Excerpt:
Trivia: Taylor's first name, George, is never mentioned in the film. He is referred to only as "Taylor."
Trivia: During breaks, the ape makeup couldn't be removed. It is interesting to note that the chimps naturally hung out with other chimps during breaks, the gorillas natually hung out with other gorillas, and the orangutans naturally hung out with other orangutans.
Dr. Zaius: Don't go looking for it, Taylor. You may not like what you find.
George Taylor: Take your stinkin' paws off me, ya damn dirty ape.
George Taylor: You Maniacs! You blew it up! Ah, damn you! God damn you all to hell!
Question: Since World War 3 was the cause of the nuclear devastation, as evidenced in Beneath the Planet of the Apes, how is it that Dr. Zaius doesn't know the full story of the rise of the apes over the humans? Wouldn't the story be passed down?
Chosen answer: Dr. Zaius did know the true history of man and ape, but he deliberately hid the truth from the other apes. For Zaius (and other high-ranking apes who were guarding the secret), it would be shameful and demoralizing to ever admit that humans were far superior to apes in the past and that they could, potentially, conquer the apes. In more than one scene (such as the paper airplane scene in the first film), we see Zaius obviously frustrated that Taylor's very existence threatens to expose the truth.
Question: What caused the original nuclear devastation depicted in the movie?

Given problem 1: In the film excerpt, what is Taylor's first name, which the film never mentions?
The film excerpt has no connection to the rows.

Records:

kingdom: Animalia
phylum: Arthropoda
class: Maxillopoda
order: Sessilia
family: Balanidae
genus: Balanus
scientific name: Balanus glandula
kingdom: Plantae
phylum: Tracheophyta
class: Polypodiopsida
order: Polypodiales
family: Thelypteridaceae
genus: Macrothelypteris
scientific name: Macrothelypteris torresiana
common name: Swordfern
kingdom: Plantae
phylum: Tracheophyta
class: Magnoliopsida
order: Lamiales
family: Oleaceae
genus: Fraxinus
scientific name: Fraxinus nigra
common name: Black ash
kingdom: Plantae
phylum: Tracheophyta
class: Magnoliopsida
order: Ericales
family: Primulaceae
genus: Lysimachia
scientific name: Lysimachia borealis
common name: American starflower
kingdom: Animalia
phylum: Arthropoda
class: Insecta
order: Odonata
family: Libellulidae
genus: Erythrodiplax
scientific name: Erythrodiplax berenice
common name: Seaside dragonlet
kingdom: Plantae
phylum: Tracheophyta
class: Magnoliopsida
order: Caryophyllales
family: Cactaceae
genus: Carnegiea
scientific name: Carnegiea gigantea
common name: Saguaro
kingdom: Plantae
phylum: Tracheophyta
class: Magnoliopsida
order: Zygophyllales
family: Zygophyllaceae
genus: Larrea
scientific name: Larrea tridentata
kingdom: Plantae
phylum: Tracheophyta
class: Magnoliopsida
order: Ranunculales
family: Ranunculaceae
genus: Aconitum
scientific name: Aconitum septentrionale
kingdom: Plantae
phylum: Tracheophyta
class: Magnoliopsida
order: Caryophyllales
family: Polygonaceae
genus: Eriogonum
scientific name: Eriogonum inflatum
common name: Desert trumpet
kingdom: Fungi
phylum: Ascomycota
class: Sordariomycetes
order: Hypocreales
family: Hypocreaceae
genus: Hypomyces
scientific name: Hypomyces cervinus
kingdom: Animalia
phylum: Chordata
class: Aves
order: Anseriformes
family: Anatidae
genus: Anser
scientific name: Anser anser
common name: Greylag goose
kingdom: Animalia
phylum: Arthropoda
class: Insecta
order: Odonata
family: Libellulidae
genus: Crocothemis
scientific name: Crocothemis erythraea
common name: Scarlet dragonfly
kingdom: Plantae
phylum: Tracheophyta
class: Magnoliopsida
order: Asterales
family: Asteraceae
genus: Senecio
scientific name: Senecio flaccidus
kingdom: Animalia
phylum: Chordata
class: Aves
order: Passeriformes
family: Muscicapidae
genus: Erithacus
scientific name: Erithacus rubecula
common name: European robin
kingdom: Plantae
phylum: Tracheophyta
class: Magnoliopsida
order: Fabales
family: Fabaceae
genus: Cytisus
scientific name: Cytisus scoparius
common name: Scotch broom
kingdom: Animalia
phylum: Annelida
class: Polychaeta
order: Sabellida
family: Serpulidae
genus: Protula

Given problem 2: Please rewrite the stretch of rows from their start through the line containing "genus: Crocothemis" as a numbered list, leaving out any blank lines.

Exercise response 1: George.

Exercise response 2:
1. kingdom: Animalia
2. phylum: Arthropoda
3. class: Maxillopoda
4. order: Sessilia
5. family: Balanidae
6. genus: Balanus
7. scientific name: Balanus glandula
8. kingdom: Plantae
9. phylum: Tracheophyta
10. class: Polypodiopsida
11. order: Polypodiales
12. family: Thelypteridaceae
13. genus: Macrothelypteris
14. scientific name: Macrothelypteris torresiana
15. common name: Swordfern
16. kingdom: Plantae
17. phylum: Tracheophyta
18. class: Magnoliopsida
19. order: Lamiales
20. family: Oleaceae
21. genus: Fraxinus
22. scientific name: Fraxinus nigra
23. common name: Black ash
24. kingdom: Plantae
25. phylum: Tracheophyta
26. class: Magnoliopsida
27. order: Ericales
28. family: Primulaceae
29. genus: Lysimachia
30. scientific name: Lysimachia borealis
31. common name: American starflower
32. kingdom: Animalia
33. phylum: Arthropoda
34. class: Insecta
35. order: Odonata
36. family: Libellulidae
37. genus: Erythrodiplax
38. scientific name: Erythrodiplax berenice
39. common name: Seaside dragonlet
40. kingdom: Plantae
41. phylum: Tracheophyta
42. class: Magnoliopsida
43. order: Caryophyllales
44. family: Cactaceae
45. genus: Carnegiea
46. scientific name: Carnegiea gigantea
47. common name: Saguaro
48. kingdom: Plantae
49. phylum: Tracheophyta
50. class: Magnoliopsida
51. order: Zygophyllales
52. family: Zygophyllaceae
53. genus: Larrea
54. scientific name: Larrea tridentata
55. kingdom: Plantae
56. phylum: Tracheophyta
57. class: Magnoliopsida
58. order: Ranunculales
59. family: Ranunculaceae
60. genus: Aconitum
61. scientific name: Aconitum septentrionale
62. kingdom: Plantae
63. phylum: Tracheophyta
64. class: Magnoliopsida
65. order: Caryophyllales
66. family: Polygonaceae
67. genus: Eriogonum
68. scientific name: Eriogonum inflatum
69. common name: Desert trumpet
70. kingdom: Fungi
71. phylum: Ascomycota
72. class: Sordariomycetes
73. order: Hypocreales
74. family: Hypocreaceae
75. genus: Hypomyces
76. scientific name: Hypomyces cervinus
77. kingdom: Animalia
78. phylum: Chordata
79. class: Aves
80. order: Anseriformes
81. family: Anatidae
82. genus: Anser
83. scientific name: Anser anser
84. common name: Greylag goose
85. kingdom: Animalia
86. phylum: Arthropoda
87. class: Insecta
88. order: Odonata
89. family: Libellulidae
90. genus: Crocothemis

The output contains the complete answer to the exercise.